Primarie Pd, trionfa Bersani
Tremila ai seggi solo in città

Primarie Pd, a Como è boom di votanti. In 2.900 si sono recati ai seggi per scegliere uno dei tre candidati alla segreteria nazionale e uno degli aspiranti alla segreteria regionale

COMO Primarie Pd, a Como è boom di votanti. In 2.900 ieri si sono recati ai seggi per scegliere uno dei tre candidati alla segreteria nazionale e uno degli aspiranti alla segreteria regionale. Il risultato, in termini di affluenza, è rimasto poco al di sotto di quello registrato in occasione delle ultime elezioni primarie, quelle che avevano fondato il Pd e l’avevano consegnato a Walter Veltroni (in quell’occasione alle urne erano andati in 3mila). I numeri, insomma, hanno trasformato il cauto ottimismo espresso alla vigilia dai vertici locali in vero e proprio entusiasmo: «Siamo davvero soddisfatti – ha commentato il capogruppo del Pd in consiglio comunale Luca Gaffuri, mentre nel quartier generale di via Regina arrivavano i primi dati – Questa ampia partecipazione dei cittadini è un segnale importante». Felice anche il segretario provinciale Luca Corvi: «Ha votato molta più gente del previsto». A livello provinciale sono stati ampiamente superati i 10mila votanti, anche se in tarda serata non era ancora disponibile il dato ufficiale.
I comaschi hanno dato fiducia in massa a Pierluigi Bersani che, nella corsa alla segreteria nazionale, ha staccato nettamente gli sfidanti Dario Franceschini e Ignazio Marino. Stando alle prime percentuali rese note ieri, sul Lario Bersani si attesterebbe tra il 55 e il 60%, dato analogo a quello ottenuto nelle consultazioni che si sono svolte qualche settimana fa all’interno dei circoli. Inferiore alle previsioni, invece, il risultato di Franceschini, che pure era sostenuto da due liste: in qualche seggio l’attuale numero uno del partito è stato addirittura superato dall’outsider Marino.

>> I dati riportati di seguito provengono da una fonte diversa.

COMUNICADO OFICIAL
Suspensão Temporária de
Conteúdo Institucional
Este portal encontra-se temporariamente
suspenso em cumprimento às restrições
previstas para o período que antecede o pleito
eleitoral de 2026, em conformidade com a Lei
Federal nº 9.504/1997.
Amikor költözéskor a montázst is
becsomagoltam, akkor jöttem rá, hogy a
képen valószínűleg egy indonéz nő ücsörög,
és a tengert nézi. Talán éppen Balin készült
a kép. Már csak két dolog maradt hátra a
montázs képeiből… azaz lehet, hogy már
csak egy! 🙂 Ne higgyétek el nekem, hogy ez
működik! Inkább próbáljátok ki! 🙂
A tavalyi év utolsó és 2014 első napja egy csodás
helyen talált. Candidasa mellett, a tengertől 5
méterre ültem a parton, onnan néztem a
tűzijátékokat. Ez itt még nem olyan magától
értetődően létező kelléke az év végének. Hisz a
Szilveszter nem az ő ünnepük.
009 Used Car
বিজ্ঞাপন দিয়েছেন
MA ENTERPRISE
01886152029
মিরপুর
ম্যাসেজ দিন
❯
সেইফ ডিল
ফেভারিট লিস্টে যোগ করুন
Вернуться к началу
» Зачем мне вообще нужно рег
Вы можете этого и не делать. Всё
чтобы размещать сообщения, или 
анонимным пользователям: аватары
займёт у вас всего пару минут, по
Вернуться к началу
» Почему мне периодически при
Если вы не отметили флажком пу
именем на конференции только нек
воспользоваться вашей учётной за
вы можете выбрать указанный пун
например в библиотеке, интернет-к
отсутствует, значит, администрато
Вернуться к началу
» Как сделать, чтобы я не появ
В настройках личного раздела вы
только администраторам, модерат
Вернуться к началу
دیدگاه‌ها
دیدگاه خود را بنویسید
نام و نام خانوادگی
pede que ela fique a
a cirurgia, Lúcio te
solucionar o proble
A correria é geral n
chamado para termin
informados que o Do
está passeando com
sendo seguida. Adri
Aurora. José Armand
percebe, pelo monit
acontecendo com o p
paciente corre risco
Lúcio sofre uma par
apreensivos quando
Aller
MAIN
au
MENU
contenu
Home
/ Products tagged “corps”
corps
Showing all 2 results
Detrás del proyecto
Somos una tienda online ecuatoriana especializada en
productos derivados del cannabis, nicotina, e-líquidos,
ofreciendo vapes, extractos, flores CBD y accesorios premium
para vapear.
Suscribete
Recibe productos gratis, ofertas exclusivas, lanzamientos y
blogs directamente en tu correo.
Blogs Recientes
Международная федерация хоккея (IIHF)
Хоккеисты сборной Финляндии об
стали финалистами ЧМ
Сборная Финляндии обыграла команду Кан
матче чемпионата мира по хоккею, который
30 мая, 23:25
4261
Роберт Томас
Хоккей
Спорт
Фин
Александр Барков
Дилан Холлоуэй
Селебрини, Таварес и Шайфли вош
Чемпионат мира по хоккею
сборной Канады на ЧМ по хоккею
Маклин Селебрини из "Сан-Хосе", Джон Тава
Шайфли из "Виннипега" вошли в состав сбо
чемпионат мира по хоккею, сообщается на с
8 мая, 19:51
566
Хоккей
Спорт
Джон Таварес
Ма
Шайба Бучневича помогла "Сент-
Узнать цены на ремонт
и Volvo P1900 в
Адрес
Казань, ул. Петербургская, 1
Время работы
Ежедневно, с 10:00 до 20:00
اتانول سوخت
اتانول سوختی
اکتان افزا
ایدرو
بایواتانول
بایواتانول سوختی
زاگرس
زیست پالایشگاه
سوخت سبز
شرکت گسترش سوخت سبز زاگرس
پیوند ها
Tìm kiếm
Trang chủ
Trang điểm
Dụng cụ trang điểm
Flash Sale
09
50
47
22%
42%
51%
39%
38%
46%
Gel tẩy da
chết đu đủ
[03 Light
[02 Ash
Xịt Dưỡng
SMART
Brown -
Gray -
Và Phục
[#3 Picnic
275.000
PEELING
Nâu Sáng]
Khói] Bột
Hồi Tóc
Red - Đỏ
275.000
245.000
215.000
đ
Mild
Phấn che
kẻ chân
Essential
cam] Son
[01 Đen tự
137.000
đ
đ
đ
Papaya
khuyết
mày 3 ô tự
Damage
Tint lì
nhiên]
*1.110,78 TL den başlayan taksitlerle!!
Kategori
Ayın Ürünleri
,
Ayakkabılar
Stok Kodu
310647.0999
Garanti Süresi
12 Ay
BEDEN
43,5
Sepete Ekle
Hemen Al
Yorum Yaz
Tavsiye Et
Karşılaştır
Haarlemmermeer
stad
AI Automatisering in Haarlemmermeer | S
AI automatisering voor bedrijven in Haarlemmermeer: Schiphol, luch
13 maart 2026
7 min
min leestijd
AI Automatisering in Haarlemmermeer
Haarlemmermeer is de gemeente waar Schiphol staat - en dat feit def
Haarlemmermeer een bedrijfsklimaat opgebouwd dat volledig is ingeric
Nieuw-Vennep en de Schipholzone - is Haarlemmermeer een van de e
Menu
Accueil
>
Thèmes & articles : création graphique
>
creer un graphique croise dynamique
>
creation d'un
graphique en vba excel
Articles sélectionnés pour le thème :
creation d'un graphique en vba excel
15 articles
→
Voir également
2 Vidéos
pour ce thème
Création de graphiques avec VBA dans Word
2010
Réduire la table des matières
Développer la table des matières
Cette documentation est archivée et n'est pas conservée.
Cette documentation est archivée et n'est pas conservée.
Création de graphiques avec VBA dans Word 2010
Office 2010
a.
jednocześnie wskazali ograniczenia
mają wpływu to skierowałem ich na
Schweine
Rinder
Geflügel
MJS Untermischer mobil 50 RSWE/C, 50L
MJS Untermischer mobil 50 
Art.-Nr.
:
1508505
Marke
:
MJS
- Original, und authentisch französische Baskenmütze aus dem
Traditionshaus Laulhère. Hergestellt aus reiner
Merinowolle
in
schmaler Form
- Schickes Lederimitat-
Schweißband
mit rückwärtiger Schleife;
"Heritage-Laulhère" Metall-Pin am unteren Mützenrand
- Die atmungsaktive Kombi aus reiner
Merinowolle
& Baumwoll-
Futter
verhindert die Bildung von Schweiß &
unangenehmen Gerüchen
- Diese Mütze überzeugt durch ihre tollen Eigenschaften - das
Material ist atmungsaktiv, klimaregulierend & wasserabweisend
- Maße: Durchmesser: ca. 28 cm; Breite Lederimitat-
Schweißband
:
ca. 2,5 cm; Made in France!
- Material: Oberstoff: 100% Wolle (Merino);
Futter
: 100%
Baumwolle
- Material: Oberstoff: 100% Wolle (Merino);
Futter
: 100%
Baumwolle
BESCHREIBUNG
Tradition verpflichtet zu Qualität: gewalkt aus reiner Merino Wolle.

E se in città l’affluenza ha superato le aspettative, altrettanto si può dire per i centri più popolosi del territorio, da Cantù a Erba a Mariano: «In diversi paesi – ha spiegato il responsabile organizzativo Paolo Panizzolo – le schede non sono bastate. Sono state fatte delle fotocopie, oppure è stato necessario chiedere un “prestito” ai seggi di qualche comune vicino. Una situazione analoga si è verificata anche nelle circoscrizioni 6 e 7 di Como città». I primi dati ufficiali riguardano Camerlata (136 votanti, 85 per Marino, 32 per Franceschini e 18 per Marino), Como 7 (192 votanti, con 113 Bersani, 50 Franceschini, 22 Marino), Como via Regina (246 votanti, Bersani 126, Franceschini 56, Marino 61), Sagnino (198 votanti, Bersani 141, Franceschini 37, Marino 17), Albate (317 votanti, Bersani 206, Franceschini 69, Marino 37). Hanno votato in 180 a Tavernerio, in 77 a Cavallasca, in 552 tra Mariano e Perticato. Le operazioni di voto, nei 91 seggi allestiti in provincia di Como, si sono svolte regolarmente.